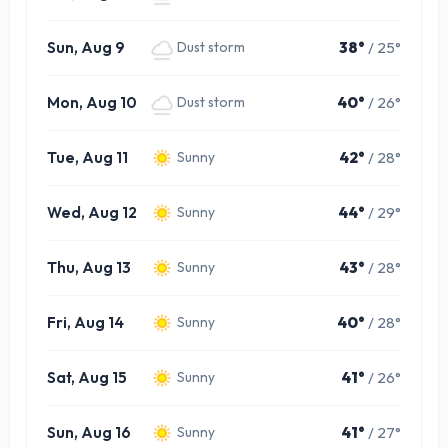
Sun, Aug 9
38°
/ 25°
Dust storm
Mon, Aug 10
40°
/ 26°
Dust storm
Tue, Aug 11
42°
/ 28°
Sunny
Wed, Aug 12
44°
/ 29°
Sunny
Thu, Aug 13
43°
/ 28°
Sunny
Fri, Aug 14
40°
/ 28°
Sunny
Sat, Aug 15
41°
/ 26°
Sunny
Sun, Aug 16
41°
/ 27°
Sunny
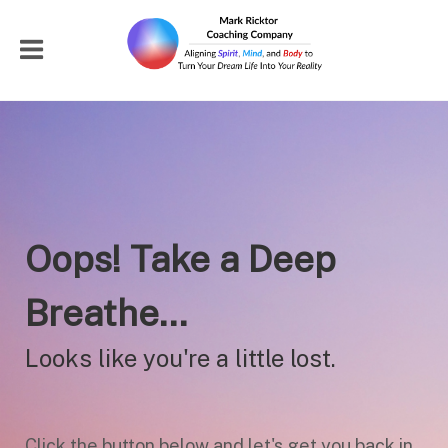
Oops! Take a Deep
Breathe...
Looks like you're a little lost.
Click the button below and let's get you back in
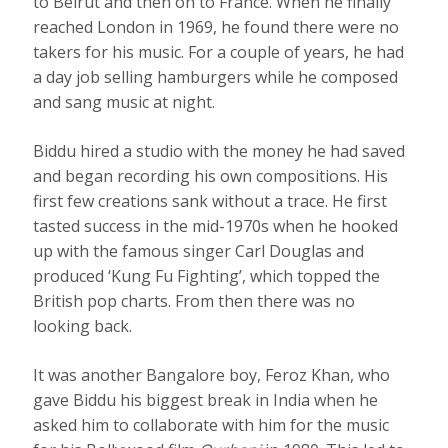
to Beirut and then on to France. When he finally
reached London in 1969, he found there were no
takers for his music. For a couple of years, he had
a day job selling hamburgers while he composed
and sang music at night.
Biddu hired a studio with the money he had saved
and began recording his own compositions. His
first few creations sank without a trace. He first
tasted success in the mid-1970s when he hooked
up with the famous singer Carl Douglas and
produced ‘Kung Fu Fighting’, which topped the
British pop charts. From then there was no
looking back.
It was another Bangalore boy, Feroz Khan, who
gave Biddu his biggest break in India when he
asked him to collaborate with him for the music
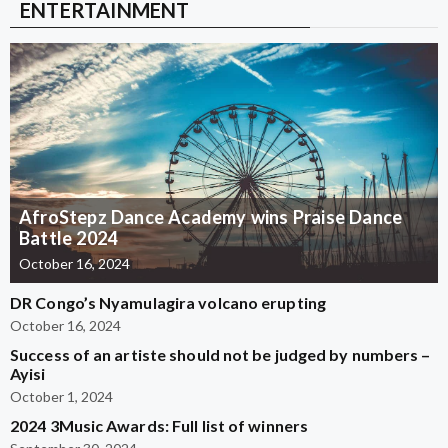
ENTERTAINMENT
AfroStepz Dance Academy wins Praise Dance
Battle 2024
October 16, 2024
DR Congo’s Nyamulagira volcano erupting
October 16, 2024
Success of an artiste should not be judged by numbers –
Ayisi
October 1, 2024
2024 3Music Awards: Full list of winners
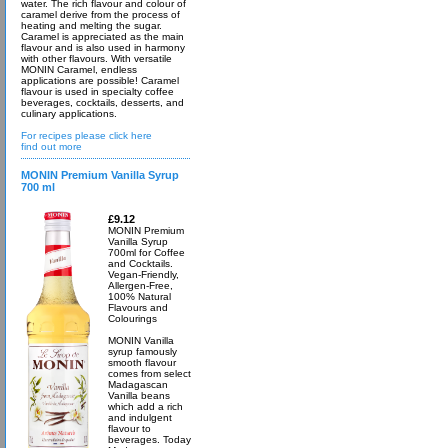
water. The rich flavour and colour of
caramel derive from the process of
heating and melting the sugar.
Caramel is appreciated as the main
flavour and is also used in harmony
with other flavours. With versatile
MONIN Caramel, endless
applications are possible! Caramel
flavour is used in specialty coffee
beverages, cocktails, desserts, and
culinary applications.
For recipes please click here
find out more
MONIN Premium Vanilla Syrup
700 ml
£9.12
MONIN Premium
Vanilla Syrup
700ml for Coffee
and Cocktails.
Vegan-Friendly,
Allergen-Free,
100% Natural
Flavours and
Colourings
MONIN Vanilla
syrup famously
smooth flavour
comes from select
Madagascan
Vanilla beans
which add a rich
and indulgent
flavour to
beverages. Today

• Goal of the exercise: What lines in the data above carry "rich"? Return them all.

• Output for this task:
water. The rich flavour and colour of
which add a rich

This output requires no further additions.